La question du foncier agricole et du développement de l’agriculture à l’échelle de petites communautés intéresse depuis longtemps la professeure au département de géographie de l’UQAM Mélanie Doyon. Celle qui s’est notamment déjà penchée sur l’utilisation des terres agricoles par les villégiateurs dans la MRC de Memphrémagog n’a pas non plus manqué de remarquer les grands enjeux d’accès à la terre pour la relève : les terres sont trop chères en plus d’être souvent de trop grandes tailles, puisque la Loi sur la protection du territoire et des activités agricoles interdit leur division en plus petits lots.
Dominique Desautels, conseillère régionale pour le service de maillage ARTERRE en Estrie, tente chaque jour d’aider des aspirants agriculteurs à réaliser leur projet. Même si ce n’est pas l’avenue préférée des aspirants, elle encourage les propriétaires à louer leur terre à la relève s’ils ne l’exploitent pas. « Les deux tiers des propriétaires qui se sont inscrits à ma banque souhaitent mettre leur parcelle en location », remarque-t-elle.

_Items de données_.

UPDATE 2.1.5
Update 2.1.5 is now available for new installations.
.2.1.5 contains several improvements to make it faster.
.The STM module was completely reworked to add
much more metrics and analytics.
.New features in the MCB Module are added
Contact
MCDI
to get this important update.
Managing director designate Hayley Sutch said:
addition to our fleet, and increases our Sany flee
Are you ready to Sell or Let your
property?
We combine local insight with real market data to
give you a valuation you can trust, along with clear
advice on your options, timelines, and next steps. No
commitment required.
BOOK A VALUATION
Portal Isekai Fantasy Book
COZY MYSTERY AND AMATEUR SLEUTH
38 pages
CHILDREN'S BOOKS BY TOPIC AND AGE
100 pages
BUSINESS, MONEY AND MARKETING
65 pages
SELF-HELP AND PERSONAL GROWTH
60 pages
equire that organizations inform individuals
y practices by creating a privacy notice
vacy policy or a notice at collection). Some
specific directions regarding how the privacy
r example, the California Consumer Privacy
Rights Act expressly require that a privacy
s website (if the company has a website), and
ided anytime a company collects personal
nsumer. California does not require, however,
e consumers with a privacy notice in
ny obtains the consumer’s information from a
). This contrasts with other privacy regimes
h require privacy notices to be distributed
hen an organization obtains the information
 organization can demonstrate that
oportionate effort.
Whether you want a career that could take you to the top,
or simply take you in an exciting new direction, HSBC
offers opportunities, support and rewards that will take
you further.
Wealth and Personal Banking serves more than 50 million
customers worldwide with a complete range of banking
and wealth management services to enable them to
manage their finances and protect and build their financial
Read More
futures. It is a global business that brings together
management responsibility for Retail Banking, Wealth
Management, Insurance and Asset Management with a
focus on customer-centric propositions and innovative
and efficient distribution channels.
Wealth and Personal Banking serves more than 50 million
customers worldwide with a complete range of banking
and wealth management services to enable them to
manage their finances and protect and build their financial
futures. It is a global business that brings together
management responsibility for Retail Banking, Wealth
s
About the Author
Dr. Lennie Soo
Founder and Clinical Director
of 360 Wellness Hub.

_À faire_.
1. D'après l'extrait sur l'accès à la terre agricole, quelle part des propriétaires inscrits à la banque de Dominique Desautels souhaite mettre sa parcelle en location ?
2. Recopiez de l'extrait sur l'accès à la terre agricole le passage allant de « La question du » jusqu'à « plus petits lots. ».

_Résultats attendus_.
1. Les deux tiers.

2.
La question du foncier agricole et du développement de l’agriculture à l’échelle de petites communautés intéresse depuis longtemps la professeure au département de géographie de l’UQAM Mélanie Doyon. Celle qui s’est notamment déjà penchée sur l’utilisation des terres agricoles par les villégiateurs dans la MRC de Memphrémagog n’a pas non plus manqué de remarquer les grands enjeux d’accès à la terre pour la relève : les terres sont trop chères en plus d’être souvent de trop grandes tailles, puisque la Loi sur la protection du territoire et des activités agricoles interdit leur division en plus petits lots.